A Bruxelles, l’Union européenne cherche à dessiner son futur industriel
Miser sur des fonds existants ou ouvrir la voie à des nouveaux financements ? C’est la vaste question sur laquelle se sont penchés les chefs d’Etat et de gouvernement européens réunis à Bruxelles le 9 février dans l’espoir de redresser la compétitivité du Vieux continent.
«Face à la nouvelle réalité géopolitique, l'Union européenne (UE) agira avec détermination pour assurer sa compétitivité et sa prospérité à long terme ainsi que son rôle sur la scène mondiale.» Dans ses conclusions du jeudi 9 février, le Conseil européen ne mâche pas ses mots. Le choix des termes employés en dit long sur le niveau d’inquiétude des 27 chefs d’Etat et de gouvernement : ils craignent pour leurs industries alors que la menace chinoise pèse de plus en plus lourd sur l’Europe et que les Etats-Unis, par le biais de l’Inflation reduction act (IRA), entendent inonder leurs entreprises d’aides et autres subventions pour faciliter la transition verte - quitte à fausser le jeu de la concurrence mondiale.
«Les Européens doivent éviter un détournement de l’investissement européen vers les Etats-Unis alors que le coût de l’énergie y est déjà bien moins élevé qu’en Europe, sans susciter une course aux subventions entre Etats membres de l’UE qui fragiliserait les règles de concurrence équitable sur lesquelles est bâti le marché unique», résume Elvire Fabry, chercheuse à l’Institut Jacques-Delors.

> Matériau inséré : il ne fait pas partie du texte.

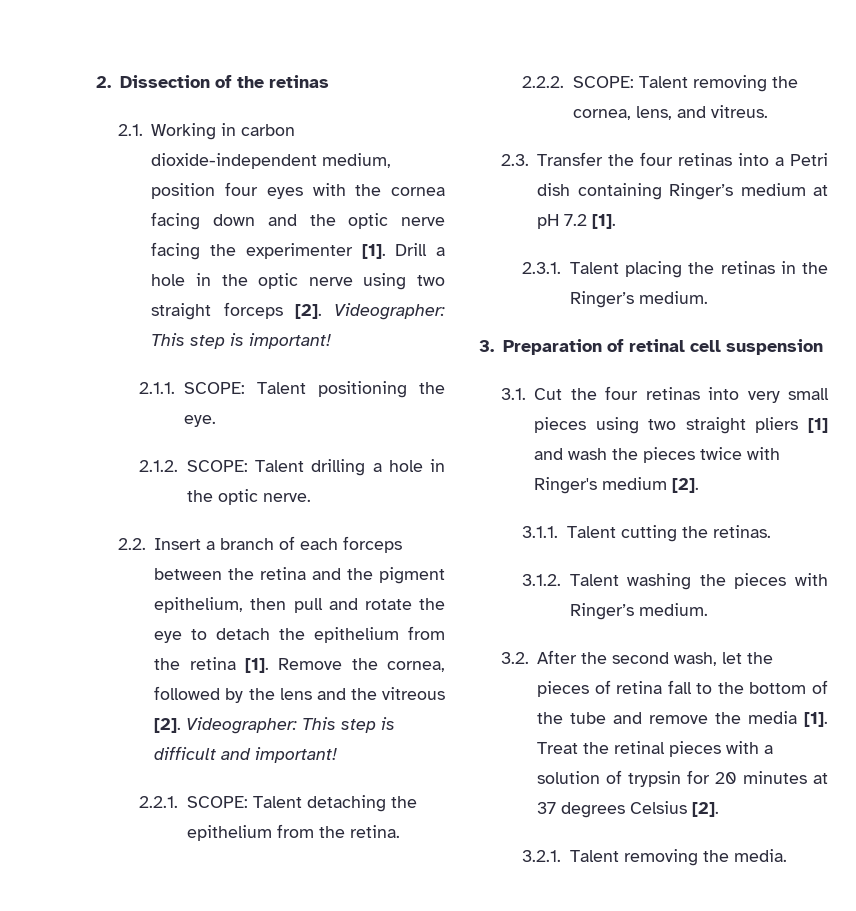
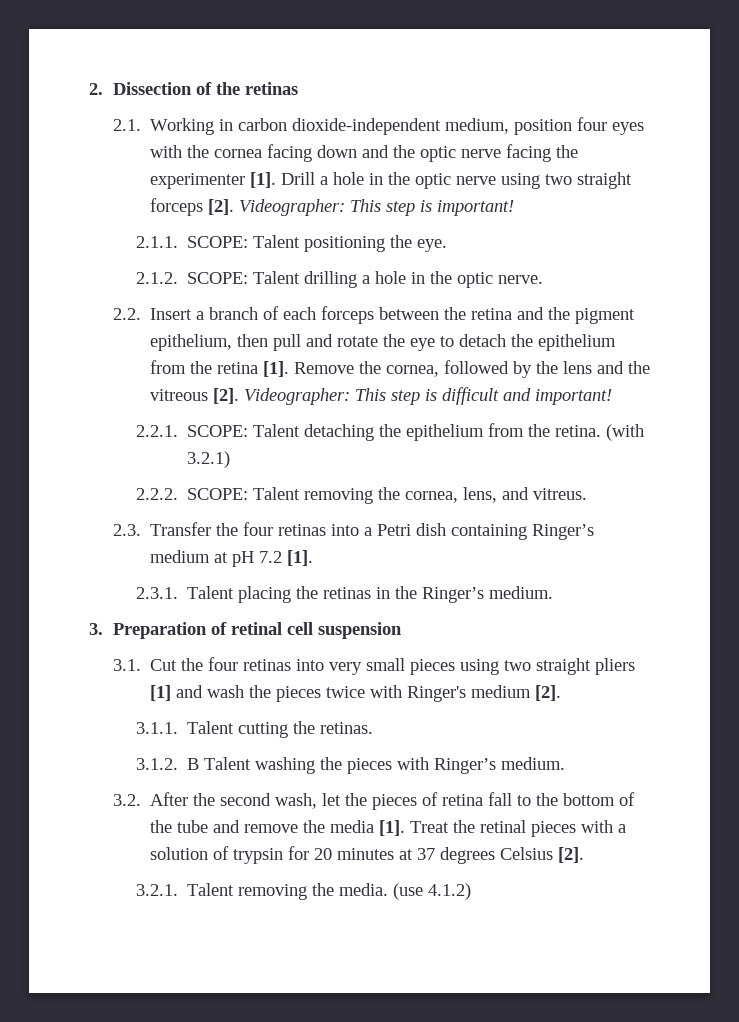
(400, 831) none -> [606,424,645,441] [187,451,231,468] (with 3.2.1)
(562, 580) none -> [187,758,200,770] B
(787, 855) none -> [393,883,472,900] (use 4.1.2)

Alors, à Bruxelles, après avoir accueilli le président ukrainien Volodymyr Zelensky et évoqué l’épineux dossier de la migration, les dirigeants ont discuté "économie" et "industrie". C’était même pour cela, initialement, que ce sommet "exceptionnel" avait été convoqué par le président du Conseil européen Charles Michel. «Au sein de l’UE, il n’y a plus d’opposition frontale à l’idée de parler de politique industrielle européenne, et cela est nouveau», note une source européenne haut placée.
Vers une flexibilisation des fonds européens existants
Mais entre en "parler" et "s’entendre", il y a un monde, et pour cause : tous les Etats membres n’ont pas la même vision de la marche à suivre pour tenir tête à leurs rivaux commerciaux, loin de là. Il y a ceux qui réclament des financements nouveaux, ceux qui veulent utiliser différemment des enveloppes budgétaires déjà existantes, ceux qui ne jurent que par la flexibilisation des aides d’Etat, ceux qui pensent que cette option-là "fragmentera" à coup sûr le marché intérieur et ceux qui rêvent d’un fonds de souveraineté tout nouveau, tout beau, pour soutenir les projets industriels les plus respectueux de l’environnement…
La France est de ceux-là, mais elle a accepté de mettre cette doléance de côté, au moins un temps, afin de faire émerger un consensus sur des solutions de plus court terme. A l’issue de la grand-messe bruxelloise, le président Emmanuel Macron a ainsi admis que «flexibiliser les fonds existants, c’est ce qu’il faut faire». Les conclusions des Vingt-sept en témoignent : «Il convient de déployer de manière plus flexible les fonds existants de l'UE et d'étudier des possibilités permettant de faciliter l'accès au financement», écrivent-ils.
Quels fonds, à quel niveau et quelle échéance ? A la Commission européenne d’y répondre. L’institution devrait dévoiler des propositions législatives concrètes sur la table début mars, pour mettre en musique son "plan industriel du Pacte vert" dévoilé le 1er février.
L’idée d’introduire un fonds de souveraineté n’est pas totalement abandonnée pour autant, mais le Conseil européen s’est pour l’heure contenté de "prendre acte de l'intention de la Commission de proposer avant l'été 2023" un tel fonds qui serait "destiné à soutenir l'investissement dans des secteurs stratégiques". Les dirigeants ont d’ores et déjà pris rendez-vous dès les 23 et 24 mars pour poursuivre ces pourparlers.